U.S. to Allow Bald Eagle Deaths
Rule absolves wind energy from legal prosecution
Between 1997 and 2012, U.S. Fish and Wildlife Service researchers counted 86 bald and golden eagle deaths at wind farms nationwide, and this month the Obama Administration officially says that’s OK.
A new federal rule will provide legal protection for wind energy companies when bald and golden eagles are inadvertently killed by wind turbines, if companies record the deaths and take measures to avoid killing protected birds. The new permits, which go into effect on January8, last for 30 years, with reviews every five years.
Although neither eagle species is on The Endangered Species List—bald eagles were delisted in 2007—it is illegal to kill or hunt either eagle without a proper permit.
Federal wildlife officials defend the rule. Secretary of the Interior Sally Jewell said in a statement: “The changes in this permitting program will help the renewable energy industry and others develop projects that can operate in the longer term, while ensuring bald and golden eagles continue to thrive for future generations.”
However, conservation groups see the rule as the federal government robbing Peter to pay Paul—snubbing environmental conservation to boost renewable energy.

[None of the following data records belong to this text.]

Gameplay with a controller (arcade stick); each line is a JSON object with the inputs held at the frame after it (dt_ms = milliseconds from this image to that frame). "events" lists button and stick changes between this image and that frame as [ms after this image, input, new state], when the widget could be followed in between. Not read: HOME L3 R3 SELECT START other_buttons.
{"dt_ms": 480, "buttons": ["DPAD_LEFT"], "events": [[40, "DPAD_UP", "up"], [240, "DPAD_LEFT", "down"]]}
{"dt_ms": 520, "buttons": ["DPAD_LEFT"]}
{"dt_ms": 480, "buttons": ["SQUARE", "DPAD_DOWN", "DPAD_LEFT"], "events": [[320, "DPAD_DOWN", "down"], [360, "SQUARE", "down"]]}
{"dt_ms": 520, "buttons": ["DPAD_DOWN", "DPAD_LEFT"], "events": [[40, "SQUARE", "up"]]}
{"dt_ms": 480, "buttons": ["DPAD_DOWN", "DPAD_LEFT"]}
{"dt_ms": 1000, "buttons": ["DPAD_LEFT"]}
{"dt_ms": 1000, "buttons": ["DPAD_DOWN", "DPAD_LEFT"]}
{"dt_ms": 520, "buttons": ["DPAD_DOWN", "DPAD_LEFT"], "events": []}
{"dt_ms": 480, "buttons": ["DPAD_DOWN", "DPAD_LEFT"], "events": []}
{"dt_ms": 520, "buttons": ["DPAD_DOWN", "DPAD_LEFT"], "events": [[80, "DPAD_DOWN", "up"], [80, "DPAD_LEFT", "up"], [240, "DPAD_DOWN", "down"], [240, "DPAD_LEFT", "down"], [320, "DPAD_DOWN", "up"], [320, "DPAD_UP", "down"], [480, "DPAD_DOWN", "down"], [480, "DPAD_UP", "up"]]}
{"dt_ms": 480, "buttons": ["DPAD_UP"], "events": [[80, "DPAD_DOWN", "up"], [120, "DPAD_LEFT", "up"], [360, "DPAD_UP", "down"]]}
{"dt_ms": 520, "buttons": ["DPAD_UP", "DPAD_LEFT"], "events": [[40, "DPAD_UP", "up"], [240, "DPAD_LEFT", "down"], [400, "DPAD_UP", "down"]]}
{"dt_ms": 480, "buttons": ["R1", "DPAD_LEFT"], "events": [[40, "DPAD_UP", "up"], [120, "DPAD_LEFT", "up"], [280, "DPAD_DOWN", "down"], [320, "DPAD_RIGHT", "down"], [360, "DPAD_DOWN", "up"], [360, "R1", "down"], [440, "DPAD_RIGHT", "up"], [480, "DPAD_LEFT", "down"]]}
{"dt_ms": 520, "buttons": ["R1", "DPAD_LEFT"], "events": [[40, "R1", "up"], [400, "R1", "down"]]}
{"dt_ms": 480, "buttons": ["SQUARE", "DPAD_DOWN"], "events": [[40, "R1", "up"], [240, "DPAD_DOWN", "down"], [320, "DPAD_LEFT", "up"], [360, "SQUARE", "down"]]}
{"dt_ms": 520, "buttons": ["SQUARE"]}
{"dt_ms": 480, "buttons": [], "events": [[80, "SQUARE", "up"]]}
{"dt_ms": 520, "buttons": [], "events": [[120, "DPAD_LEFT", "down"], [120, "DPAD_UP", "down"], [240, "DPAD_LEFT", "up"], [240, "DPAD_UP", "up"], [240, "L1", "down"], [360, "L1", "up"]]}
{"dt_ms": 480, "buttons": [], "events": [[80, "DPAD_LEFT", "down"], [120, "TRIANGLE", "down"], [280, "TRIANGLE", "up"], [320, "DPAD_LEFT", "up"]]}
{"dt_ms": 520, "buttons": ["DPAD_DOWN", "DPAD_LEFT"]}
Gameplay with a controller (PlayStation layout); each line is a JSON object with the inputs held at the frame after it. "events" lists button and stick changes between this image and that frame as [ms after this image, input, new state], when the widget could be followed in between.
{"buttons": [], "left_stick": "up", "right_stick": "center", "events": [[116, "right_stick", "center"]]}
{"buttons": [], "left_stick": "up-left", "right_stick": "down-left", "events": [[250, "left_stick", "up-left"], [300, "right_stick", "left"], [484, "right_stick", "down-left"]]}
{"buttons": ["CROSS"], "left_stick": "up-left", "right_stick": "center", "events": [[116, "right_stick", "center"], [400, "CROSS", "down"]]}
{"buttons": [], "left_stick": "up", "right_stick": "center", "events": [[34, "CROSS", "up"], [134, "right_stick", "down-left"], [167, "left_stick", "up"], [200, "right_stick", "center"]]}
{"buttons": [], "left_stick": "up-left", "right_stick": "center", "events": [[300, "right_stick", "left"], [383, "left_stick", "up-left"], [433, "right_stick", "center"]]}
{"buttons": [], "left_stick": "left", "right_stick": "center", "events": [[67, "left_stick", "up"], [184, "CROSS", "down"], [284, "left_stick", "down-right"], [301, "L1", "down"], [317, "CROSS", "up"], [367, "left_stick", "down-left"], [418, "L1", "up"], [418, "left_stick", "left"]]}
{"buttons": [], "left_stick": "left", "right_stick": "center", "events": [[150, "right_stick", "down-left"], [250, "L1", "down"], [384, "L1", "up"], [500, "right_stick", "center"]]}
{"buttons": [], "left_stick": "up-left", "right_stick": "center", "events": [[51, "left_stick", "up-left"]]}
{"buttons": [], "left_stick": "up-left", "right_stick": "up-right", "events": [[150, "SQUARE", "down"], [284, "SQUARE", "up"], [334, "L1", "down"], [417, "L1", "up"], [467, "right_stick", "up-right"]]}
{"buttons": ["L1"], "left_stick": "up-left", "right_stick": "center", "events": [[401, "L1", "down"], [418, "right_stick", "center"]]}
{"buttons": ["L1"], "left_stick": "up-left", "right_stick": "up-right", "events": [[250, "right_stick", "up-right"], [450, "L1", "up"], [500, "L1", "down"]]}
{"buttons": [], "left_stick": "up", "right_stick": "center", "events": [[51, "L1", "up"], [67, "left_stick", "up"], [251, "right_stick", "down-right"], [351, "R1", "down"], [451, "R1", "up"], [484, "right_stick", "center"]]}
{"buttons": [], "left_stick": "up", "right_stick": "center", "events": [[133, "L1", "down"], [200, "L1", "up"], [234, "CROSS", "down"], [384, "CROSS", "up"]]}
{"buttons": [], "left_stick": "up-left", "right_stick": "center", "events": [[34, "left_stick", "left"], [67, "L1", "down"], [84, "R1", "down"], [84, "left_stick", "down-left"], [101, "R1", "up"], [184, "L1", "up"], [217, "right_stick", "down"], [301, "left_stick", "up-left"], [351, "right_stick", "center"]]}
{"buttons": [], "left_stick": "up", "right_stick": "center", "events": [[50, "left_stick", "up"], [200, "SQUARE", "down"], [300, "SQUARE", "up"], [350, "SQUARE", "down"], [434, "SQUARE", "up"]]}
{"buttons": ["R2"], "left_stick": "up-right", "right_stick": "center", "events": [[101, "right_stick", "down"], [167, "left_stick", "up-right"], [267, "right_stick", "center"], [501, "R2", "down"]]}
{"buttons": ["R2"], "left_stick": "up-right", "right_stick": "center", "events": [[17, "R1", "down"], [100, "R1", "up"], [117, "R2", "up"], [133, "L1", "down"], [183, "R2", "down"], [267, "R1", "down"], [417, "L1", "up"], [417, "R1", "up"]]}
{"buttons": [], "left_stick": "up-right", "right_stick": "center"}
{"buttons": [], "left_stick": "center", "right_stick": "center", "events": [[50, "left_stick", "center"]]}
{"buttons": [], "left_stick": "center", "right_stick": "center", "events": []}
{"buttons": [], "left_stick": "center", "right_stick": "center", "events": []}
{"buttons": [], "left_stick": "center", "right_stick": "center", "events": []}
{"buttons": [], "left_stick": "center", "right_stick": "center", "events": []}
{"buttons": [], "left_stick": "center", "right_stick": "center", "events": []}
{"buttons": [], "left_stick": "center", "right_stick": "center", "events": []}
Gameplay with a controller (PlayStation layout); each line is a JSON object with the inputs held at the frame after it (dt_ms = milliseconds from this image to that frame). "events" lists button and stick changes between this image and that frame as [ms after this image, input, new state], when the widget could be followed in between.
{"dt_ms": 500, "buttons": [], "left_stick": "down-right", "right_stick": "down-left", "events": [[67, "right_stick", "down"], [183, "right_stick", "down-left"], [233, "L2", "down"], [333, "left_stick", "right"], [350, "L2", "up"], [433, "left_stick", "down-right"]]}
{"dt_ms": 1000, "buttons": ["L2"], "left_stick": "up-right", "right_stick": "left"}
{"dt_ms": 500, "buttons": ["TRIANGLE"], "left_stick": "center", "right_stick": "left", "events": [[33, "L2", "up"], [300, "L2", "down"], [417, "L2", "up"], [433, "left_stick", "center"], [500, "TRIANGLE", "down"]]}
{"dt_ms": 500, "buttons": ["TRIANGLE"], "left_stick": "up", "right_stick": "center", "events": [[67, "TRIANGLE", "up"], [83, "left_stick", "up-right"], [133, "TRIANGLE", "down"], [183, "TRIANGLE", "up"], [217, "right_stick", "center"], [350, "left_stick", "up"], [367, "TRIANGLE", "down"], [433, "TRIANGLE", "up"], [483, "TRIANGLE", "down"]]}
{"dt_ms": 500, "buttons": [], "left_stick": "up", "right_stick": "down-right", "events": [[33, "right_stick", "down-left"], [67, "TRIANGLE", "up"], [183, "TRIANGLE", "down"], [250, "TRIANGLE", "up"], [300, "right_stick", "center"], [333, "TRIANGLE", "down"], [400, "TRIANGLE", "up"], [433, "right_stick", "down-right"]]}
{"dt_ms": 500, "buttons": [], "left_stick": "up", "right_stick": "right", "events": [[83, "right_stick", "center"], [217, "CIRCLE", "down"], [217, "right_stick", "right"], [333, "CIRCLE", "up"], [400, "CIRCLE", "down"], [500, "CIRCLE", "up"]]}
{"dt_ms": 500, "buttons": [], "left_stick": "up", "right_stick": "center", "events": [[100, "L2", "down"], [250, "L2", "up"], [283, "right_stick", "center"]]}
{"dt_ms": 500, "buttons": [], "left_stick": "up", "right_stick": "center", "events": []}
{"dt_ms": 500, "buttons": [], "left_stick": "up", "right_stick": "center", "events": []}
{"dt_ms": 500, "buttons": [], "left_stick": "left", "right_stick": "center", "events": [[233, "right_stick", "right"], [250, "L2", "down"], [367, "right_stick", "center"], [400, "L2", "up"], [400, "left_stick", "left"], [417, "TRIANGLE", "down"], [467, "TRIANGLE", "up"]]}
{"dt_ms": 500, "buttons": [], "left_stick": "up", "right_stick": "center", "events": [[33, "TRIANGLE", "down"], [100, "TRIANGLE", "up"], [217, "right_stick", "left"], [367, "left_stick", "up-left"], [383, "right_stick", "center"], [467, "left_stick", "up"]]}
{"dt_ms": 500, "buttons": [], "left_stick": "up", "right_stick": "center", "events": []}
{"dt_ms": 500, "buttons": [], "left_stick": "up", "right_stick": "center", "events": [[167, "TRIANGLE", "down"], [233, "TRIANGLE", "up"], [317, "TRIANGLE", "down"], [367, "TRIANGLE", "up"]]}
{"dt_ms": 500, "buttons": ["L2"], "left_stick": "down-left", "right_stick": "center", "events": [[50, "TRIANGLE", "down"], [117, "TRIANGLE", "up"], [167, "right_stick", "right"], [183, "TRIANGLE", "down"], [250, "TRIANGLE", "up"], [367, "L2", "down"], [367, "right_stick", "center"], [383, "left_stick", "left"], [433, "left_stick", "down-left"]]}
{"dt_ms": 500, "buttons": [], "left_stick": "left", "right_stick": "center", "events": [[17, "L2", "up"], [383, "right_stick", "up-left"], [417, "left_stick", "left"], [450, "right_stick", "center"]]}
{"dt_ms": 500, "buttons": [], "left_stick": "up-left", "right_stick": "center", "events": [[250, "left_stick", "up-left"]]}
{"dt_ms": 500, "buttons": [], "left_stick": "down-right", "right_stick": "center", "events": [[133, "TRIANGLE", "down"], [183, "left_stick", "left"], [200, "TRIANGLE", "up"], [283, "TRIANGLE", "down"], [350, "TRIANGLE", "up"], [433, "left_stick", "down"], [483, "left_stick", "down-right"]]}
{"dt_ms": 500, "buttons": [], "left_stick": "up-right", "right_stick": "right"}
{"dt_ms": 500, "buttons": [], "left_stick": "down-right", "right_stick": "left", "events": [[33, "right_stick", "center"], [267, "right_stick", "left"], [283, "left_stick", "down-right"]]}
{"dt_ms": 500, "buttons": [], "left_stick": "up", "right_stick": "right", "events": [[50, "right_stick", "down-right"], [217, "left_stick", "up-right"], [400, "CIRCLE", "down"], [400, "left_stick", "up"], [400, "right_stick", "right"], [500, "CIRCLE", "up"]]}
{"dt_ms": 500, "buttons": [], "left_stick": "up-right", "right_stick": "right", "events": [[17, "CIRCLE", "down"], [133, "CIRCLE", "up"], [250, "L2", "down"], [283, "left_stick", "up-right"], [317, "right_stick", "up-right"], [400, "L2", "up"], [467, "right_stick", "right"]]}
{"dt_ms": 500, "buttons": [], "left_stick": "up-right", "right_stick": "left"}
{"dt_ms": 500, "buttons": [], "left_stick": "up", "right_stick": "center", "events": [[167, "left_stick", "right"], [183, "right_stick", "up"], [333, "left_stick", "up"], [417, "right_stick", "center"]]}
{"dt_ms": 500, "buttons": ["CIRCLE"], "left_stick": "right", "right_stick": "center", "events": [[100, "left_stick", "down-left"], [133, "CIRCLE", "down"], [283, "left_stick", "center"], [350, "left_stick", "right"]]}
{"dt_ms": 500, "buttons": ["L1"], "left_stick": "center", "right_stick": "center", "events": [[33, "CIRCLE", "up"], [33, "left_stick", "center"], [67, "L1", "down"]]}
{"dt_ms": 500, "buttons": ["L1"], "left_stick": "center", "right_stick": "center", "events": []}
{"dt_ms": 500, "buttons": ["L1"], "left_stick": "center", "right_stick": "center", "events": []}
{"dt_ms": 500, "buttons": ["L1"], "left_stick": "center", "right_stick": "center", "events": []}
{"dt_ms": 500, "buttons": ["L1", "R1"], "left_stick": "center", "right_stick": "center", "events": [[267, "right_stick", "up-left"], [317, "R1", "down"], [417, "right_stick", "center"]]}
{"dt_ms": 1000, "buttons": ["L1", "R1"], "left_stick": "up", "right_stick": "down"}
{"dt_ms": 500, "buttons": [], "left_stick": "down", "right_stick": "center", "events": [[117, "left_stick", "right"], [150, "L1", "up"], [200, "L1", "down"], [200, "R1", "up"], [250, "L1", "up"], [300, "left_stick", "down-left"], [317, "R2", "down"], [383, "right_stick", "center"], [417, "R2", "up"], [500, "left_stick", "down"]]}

“A 30-year permits is like a blank check,” David Yarnold, president and chief executive of the National Audubon Society, told The New York Times. “It basically says you can go operate these wind turbines and kill as many eagles as happen to die.”
Federal electricity use is expected to draw seven percent from renewable sources in 2013. On December 5, President Obama issued a Presidential Memorandum directing the federal government to source 20 percent of their energy from renewable sources such as solar power and wind by 2020.